• Excerpted text:

_ _ _ _ _ _ _

The tale of the foreclosure is complicated and vexing. So many plots and subplots exist that it’s hard to figure out “who dunnit.” But, there’s plenty of blame to go around. Let’s just say that Wall Street Bankers and mortgage brokers like Countrywide, figured out a way to bundle home mortgages, called them securities, and sold them to trust funds and other investor funds.
The housing boom was on and investors were eager to get in on the action. The banks and the brokers were doing a land office business (sorry) selling and profiting from these securities. So much so that they were handing out mortgages to just about anyone who could by a pack of smokes or a six-pack. We now refer to that sort of ruse as predatory lending.
To speed the processing of mortgages through the system, so-called robo-signers were employed to rubber stamp mortgage documents, often without knowing what kind of documents they were signing. From the bankers and the brokers until the mortgages were bundled, losing track of ownership or illegally transferring property rights in so many thousands of mortgages was bound to happen, and it did. Now lawyers from so-called foreclosure mills are attempting to foreclose on home loans, and in many instances they have no idea who really owns the property.
Judges abdicating responsibilities of jurisprudence
Our judges and our courts are faced with an unprecedented amount of foreclosures. According to various statistics, and the numbers can vary dramatically, there are about 2 million foreclosures being processed now and about 2 million are waiting in the wings. That’s a lot of foreclosures --and a lot of judges, a lot of courtroom time.
Weary judges are starting to abdicate their jurisprudence responsibilities and have drawn a rather severe, and often unfair, line in the sand. If a home buyer has missed mortgage payments, the foreclosure is allowed to proceed, simple as that. No thought given to whom the rightful owner of the property happens to be, to the fact that the home buyer was looking for ways to pay what was due, or to the fact that a financially unsophisticated person has been put in the position of finding their mortgage payments twice what they were the year before.
American property rights and ownership laws are part of the civil code that has made our nation great. Yet banks, brokers, and other lenders have sullied those laws at many and varied times during the process of bundling mortgages as securities for sale to investors. Many investors are beginning to realize that the property mortgages they have bought may not even be legally theirs.
The investor fund attorneys are suing the lenders, the attorneys general of several states are suing the lenders, and finger pointing and blame laying have run amok. The situation is so screwy that in some situations prosecutors can’t prosecute, and defenders can’t defend; the facts are that ragged.

_ _ _ _ _ _ _

• Provided information:
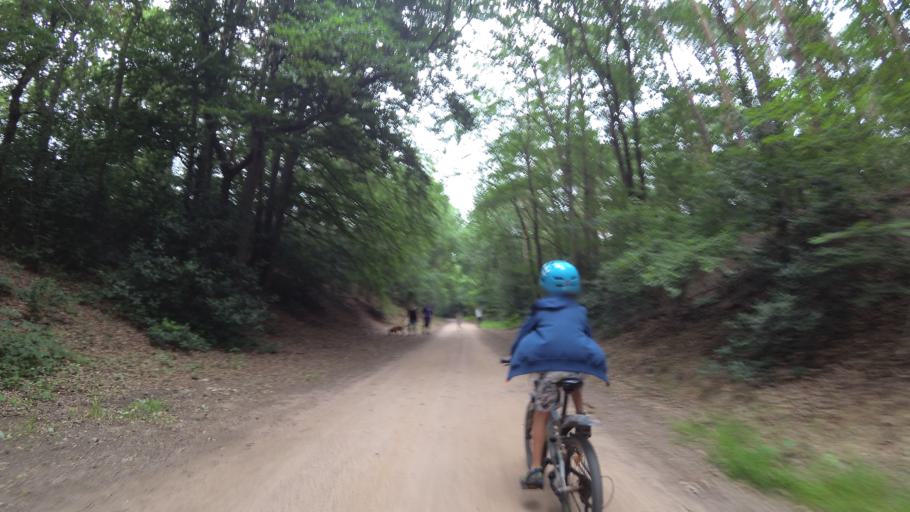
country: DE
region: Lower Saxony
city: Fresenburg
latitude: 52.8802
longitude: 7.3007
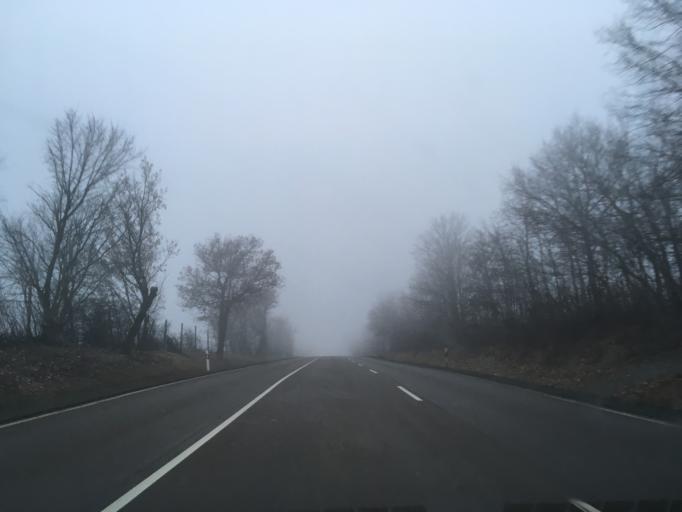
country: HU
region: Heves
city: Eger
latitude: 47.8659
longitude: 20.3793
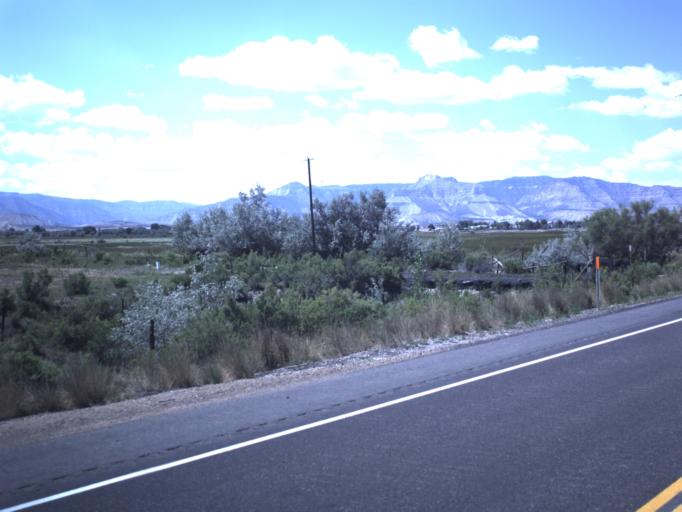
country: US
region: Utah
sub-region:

_ _ _ _ _ _ _

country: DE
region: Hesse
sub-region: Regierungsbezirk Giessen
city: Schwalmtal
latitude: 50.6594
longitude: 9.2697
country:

_ _ _ _ _ _ _

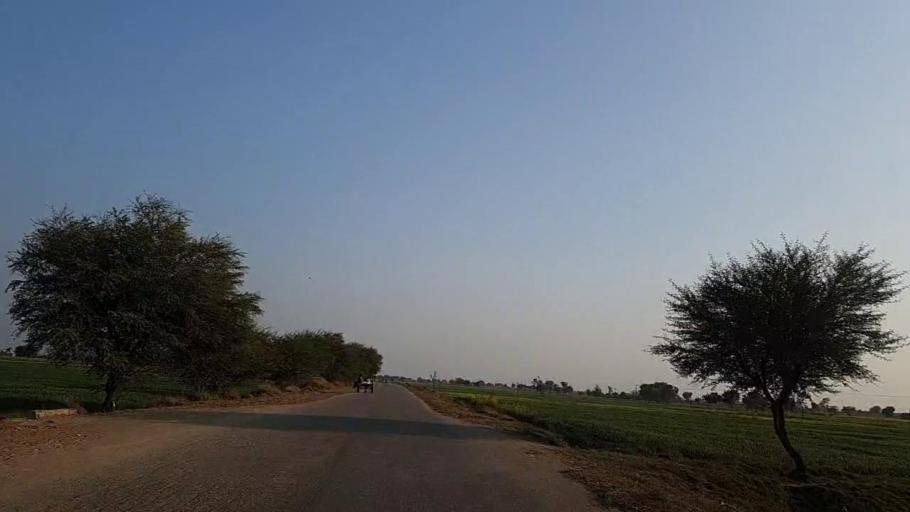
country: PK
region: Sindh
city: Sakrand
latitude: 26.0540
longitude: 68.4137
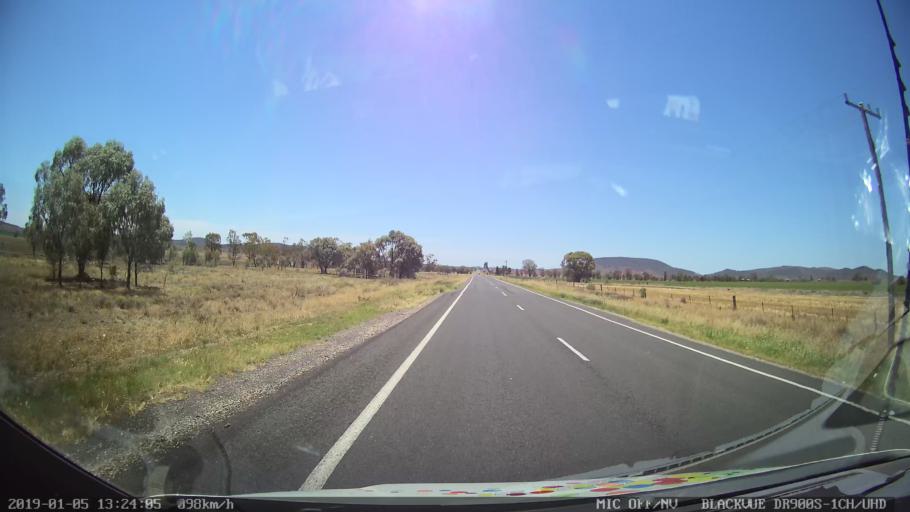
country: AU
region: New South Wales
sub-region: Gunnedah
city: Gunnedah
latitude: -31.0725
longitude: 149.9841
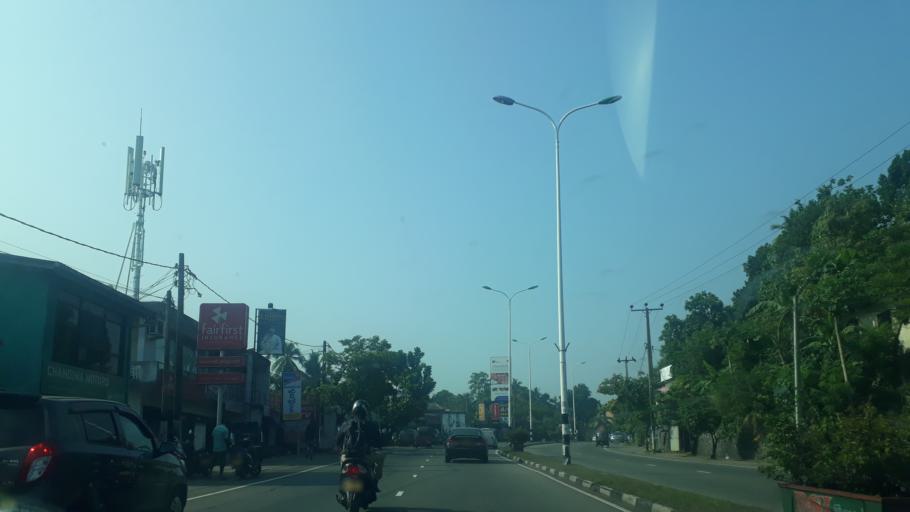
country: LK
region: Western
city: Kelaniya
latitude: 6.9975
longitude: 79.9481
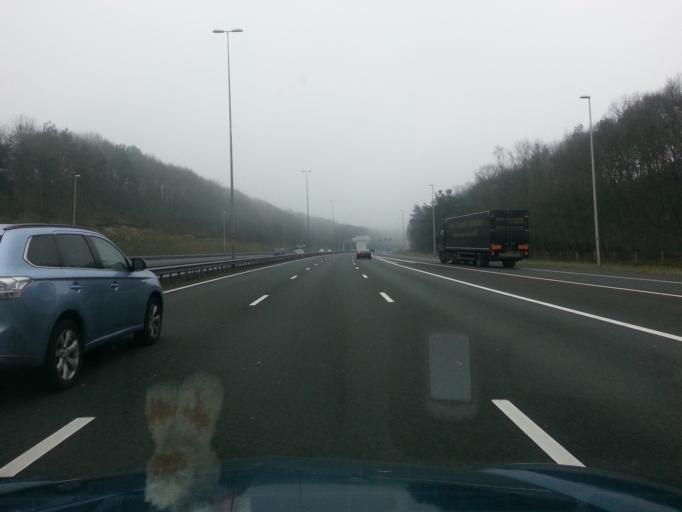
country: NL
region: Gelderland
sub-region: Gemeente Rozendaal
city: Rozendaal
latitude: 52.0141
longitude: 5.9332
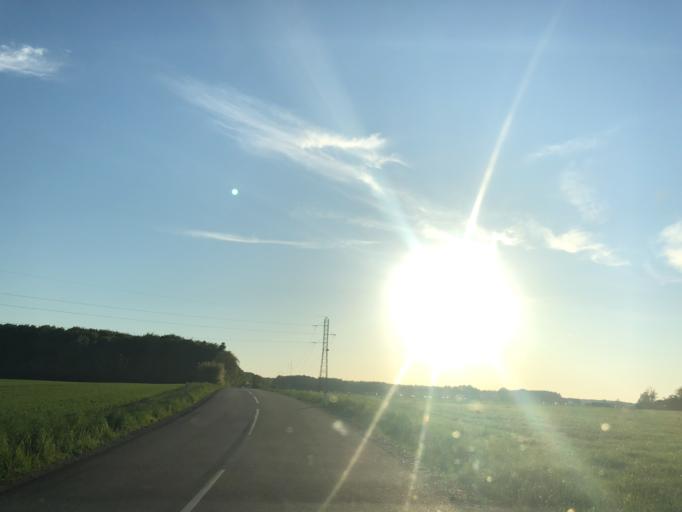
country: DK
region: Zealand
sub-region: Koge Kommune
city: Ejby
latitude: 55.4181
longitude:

_ _ _ _ _ _ _

• Written tasks:
1 – According to the piece on foreclosures, how many foreclosures are currently being processed?
2 – Reproduce the passage of the piece on foreclosures from "American property rights" up to and including "be legally theirs.".
3 – Carry the piece on foreclosures forward from its last sentence.

• Expected answers:
1 – About 2 million.

2 –
American property rights and ownership laws are part of the civil code that has made our nation great. Yet banks, brokers, and other lenders have sullied those laws at many and varied times during the process of bundling mortgages as securities for sale to investors. Many investors are beginning to realize that the property mortgages they have bought may not even be legally theirs.

3 –
Funny situations and strange solutions
One news journal presented a case that is by no means atypical. A gentleman was behind in his mortgage payments and a foreclosure ensued. But, the man’s mortgage had been bought and sold and repackaged so many times, scooted along by robo-signers, that eventually nobody really owned the place on paper. Either the documents were fraudulent, or just did not exist anymore. The gentleman had wanted to sell the house to get out from under the mortgage, but even that was no longer possible.
Intellectually lazy, socially unresponsive, or just plain weary judges have taken the no-payment-no-house rule a step further. They figure that just about anybody who comes in as a defendant in a foreclosure case is just a deadbeat looking for a free house – taking advantage of the mortgage debacle to get free property. Looking a little further, judges would probably discover that most of the people in foreclosure cases are responsible and productive members of their communities who are just looking for relief due to joblessness, a poorly executed mortgage, or some other financial catastrophe.
To add to the bizarre circumstance of the foreclosure scene, it is not unusual for a homebuyer to be negotiating a refinance with one hand of the lending institution, yet being pursued for foreclosure by the other hand of the same institution. Even instances of two lending institutions suing for foreclosure on the same property have cropped up, as well as two lenders willing to refinance on the same property.
Judges not being creative
Today the foreclosure process is just a big financial and social mess. And judges aren’t being creative enough or thoughtful enough to handle the situation. The foremost thought in any foreclosure case should be to keep the home buyer on the property. When a judge decides purely on the basis of no-payment-no-home, he or she is releasing another piece of property onto the market. This increases the inventory of homes for sale and therefore lowers market rates. The property stands boarded up with the lawn not mowed for months, a blight on the neighborhood, bringing down property values in the area and promoting local crime. And one more family is homeless. Judges need to step up and show some social responsibility in these home ownership cases.
It seems the ultimate penalty comes down to the little people who, financially unsophisticated, were suckered into sub-prime home loans; to the little people who lost jobs because of financial institutions run amok and Wall Street greed that led to this Great Recession; to the little people who have mortgages worth more than their homes.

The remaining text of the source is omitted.